BEGIN INFORMATION SHOWN
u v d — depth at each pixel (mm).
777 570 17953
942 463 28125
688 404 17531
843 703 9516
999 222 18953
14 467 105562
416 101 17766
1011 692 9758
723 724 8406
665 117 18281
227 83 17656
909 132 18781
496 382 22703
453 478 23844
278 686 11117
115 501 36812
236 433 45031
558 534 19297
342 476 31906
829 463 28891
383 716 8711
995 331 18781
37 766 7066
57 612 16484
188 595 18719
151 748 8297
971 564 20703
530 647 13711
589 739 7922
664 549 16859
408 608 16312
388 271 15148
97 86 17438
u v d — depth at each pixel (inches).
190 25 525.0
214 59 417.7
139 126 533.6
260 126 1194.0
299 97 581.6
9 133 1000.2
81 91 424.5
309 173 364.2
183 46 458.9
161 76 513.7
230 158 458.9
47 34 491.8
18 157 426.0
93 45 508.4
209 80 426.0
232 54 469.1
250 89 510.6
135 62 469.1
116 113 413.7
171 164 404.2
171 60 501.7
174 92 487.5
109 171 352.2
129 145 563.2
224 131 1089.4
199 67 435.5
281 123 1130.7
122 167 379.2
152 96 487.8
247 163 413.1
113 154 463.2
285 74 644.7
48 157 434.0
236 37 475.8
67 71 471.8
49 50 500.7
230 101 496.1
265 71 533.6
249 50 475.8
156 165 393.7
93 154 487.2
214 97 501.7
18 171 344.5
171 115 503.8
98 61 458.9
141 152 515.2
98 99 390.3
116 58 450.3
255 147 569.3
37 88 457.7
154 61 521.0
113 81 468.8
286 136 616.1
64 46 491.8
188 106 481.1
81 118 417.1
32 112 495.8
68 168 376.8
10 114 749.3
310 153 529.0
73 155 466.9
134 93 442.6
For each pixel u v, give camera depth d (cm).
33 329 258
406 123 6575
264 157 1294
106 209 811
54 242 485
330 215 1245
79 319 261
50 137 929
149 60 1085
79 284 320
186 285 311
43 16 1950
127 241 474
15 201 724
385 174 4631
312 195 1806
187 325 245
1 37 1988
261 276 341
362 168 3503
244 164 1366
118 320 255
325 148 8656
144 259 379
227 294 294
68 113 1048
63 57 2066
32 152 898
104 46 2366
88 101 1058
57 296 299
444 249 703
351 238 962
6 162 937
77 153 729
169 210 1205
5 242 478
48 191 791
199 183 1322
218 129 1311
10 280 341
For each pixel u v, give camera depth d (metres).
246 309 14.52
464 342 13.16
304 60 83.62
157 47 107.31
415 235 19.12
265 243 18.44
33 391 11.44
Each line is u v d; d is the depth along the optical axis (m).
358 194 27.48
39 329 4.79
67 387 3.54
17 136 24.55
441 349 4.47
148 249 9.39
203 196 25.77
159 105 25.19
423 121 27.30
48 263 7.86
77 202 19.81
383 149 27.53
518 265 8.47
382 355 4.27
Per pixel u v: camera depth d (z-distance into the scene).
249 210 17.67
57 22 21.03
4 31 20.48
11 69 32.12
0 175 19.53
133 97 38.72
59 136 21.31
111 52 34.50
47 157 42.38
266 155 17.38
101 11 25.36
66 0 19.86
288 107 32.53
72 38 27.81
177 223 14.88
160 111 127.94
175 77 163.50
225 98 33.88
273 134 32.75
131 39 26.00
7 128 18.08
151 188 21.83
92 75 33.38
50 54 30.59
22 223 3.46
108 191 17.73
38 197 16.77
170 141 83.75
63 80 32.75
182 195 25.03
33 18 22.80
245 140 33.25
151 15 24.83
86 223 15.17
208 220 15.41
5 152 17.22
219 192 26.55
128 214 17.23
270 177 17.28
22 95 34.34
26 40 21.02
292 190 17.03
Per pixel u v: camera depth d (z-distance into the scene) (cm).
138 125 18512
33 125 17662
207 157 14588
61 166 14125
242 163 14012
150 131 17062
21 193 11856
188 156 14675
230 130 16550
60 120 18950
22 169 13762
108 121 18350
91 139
END INFORMATION SHOWN
WORK TASK:
Once you find the line with "72 38 27.81" above, print it and every line after it up to and including the line with "292 190 17.03", exactly as written and nothing else.

ANSWER SECTION:
72 38 27.81
177 223 14.88
160 111 127.94
175 77 163.50
225 98 33.88
273 134 32.75
131 39 26.00
7 128 18.08
151 188 21.83
92 75 33.38
50 54 30.59
22 223 3.46
108 191 17.73
38 197 16.77
170 141 83.75
63 80 32.75
182 195 25.03
33 18 22.80
245 140 33.25
151 15 24.83
86 223 15.17
208 220 15.41
5 152 17.22
219 192 26.55
128 214 17.23
270 177 17.28
22 95 34.34
26 40 21.02
292 190 17.03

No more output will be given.